What is Sexual Desire?


     Sexual desire is very simple and straightforward . . . and very complex and elusive
     Men tend to experience it as: "I want . . that."
    But what is the "that"?   What exactly is "sexual desire"? It seems so obvious, but it's just not.

  One notion of sexual desire might be "desire for sex" (aka being "horny").  But if we mean by this is only a desire for sexual gratification, couldn't that be achieved simply by masturbation?  That is obviously a response to a desire for sexual gratification, but is it "sexual desire" for oneself?  Not likely.  It's a desire for sexual gratification of some sort, but not "sexual desire" as we usually use that term.

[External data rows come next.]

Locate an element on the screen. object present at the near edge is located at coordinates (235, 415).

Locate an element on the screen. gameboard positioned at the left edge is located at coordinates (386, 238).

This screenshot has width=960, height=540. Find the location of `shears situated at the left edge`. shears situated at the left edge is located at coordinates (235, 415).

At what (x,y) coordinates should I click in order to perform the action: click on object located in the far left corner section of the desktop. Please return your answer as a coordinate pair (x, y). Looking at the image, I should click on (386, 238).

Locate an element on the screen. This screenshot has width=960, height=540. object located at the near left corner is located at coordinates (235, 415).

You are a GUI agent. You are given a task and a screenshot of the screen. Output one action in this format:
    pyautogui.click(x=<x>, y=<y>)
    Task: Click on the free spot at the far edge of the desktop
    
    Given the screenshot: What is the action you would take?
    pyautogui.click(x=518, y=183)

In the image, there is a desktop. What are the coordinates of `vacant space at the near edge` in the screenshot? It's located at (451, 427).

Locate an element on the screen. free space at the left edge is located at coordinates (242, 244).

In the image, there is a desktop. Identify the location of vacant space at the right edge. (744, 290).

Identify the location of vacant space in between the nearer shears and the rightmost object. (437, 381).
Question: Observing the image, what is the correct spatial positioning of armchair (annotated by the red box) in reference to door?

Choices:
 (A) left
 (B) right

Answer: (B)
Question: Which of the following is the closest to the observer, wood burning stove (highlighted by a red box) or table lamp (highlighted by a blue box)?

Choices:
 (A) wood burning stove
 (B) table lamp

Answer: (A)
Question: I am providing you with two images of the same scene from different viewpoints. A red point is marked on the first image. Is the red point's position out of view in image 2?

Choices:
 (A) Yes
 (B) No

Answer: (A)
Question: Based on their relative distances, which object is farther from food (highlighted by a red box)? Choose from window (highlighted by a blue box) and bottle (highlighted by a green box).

    Sexual desire -- this would come as a shock to a lot of people -- is usually not a desire for sex, but desire for a particular object, or rather, a particular person -- a desire for sexual intimacy with a special person of the opposite sex.  And a person is different from a sexual object in general. 

    In Lars and the Real Girl, the lead character Lars has a (non-sexual) "relationship" with a sex doll that is clearly the result of a pathology -- the great difficulty Lars has in dealing closely with another human being.  The doll ("Bianca") ends up being a step on the path back to a greater capacity to deal with others.  The premise of the film is that a sex doll is not a human being and can never be the object of true love, or sexual desire.  People who use sex dolls are not desiring the sex doll -- they simply desire their own feelings of sexual gratification.

    Sexual desire, as we usually understand it, is desire, not for sex, or sexual feelings or sexual responses, but for a person.  This is the main point of Roger Scruton's massive, complex, and continually insightful treatise Sexual Desire.